Wendler said his administration faced equally tough times, although on a much more local level.

‘The economic problems we have now are more widespread,’ he said. ‘(The administration) just needs to exercise care and caution in a very difficult time. There is no easy way to do it.’

Lilly said she would like to work with the university as much as possible to avoid layoffs this year.

It is easier to lay off civil service employees because their contracts require only 30 days of notice before termination, while faculty and other university positions require more notice and paperwork, she said.

‘When it comes to desperate times and it comes to layoffs, we are the people they go to,’ she said.

Lilly said the university has already eliminated more than 200 civil service positions in the last five to seven years.
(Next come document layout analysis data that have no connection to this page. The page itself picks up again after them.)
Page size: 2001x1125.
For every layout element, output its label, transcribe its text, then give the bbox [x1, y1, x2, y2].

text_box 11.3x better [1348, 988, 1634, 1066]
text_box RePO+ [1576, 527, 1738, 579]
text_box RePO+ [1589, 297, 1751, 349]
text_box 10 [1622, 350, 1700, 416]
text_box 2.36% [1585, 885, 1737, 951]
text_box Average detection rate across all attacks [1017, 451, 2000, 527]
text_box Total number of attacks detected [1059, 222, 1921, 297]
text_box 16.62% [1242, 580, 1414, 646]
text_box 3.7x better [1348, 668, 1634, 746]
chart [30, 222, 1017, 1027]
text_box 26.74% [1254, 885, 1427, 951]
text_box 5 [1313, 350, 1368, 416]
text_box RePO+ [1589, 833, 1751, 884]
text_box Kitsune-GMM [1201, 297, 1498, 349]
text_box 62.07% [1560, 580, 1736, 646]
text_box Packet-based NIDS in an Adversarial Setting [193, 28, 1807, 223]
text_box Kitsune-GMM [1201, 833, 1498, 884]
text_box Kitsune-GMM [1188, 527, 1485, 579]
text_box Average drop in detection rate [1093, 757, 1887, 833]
She said any more reductions would be critical to the university’s day-to-day operations.

‘We have already picked up the slack,’ Lilly said. ‘People in the other three unions and other departments that are out there in the trenches with us see how much we do and how much depends on us.

‘If we are stretched any thinner, we just wouldn’t get things done.’

But some are optimistic that Poshard can operate around a tricky budget.

Vice Chancellor for Student Affairs Larry Dietz said the university has made adjustments in the past to account for a lack of funding, and it will continue to do the same in these tough times.

Because Poshard, a former politician, knows the ins and outs of the legislative process, Dietz said there was more reason to hope the university could avoid layoffs.

‘They sky is not going to fall,’ he said. ‘We’ve been around since 1869 and we are going to be around in 2069. The institution will be alive and well.’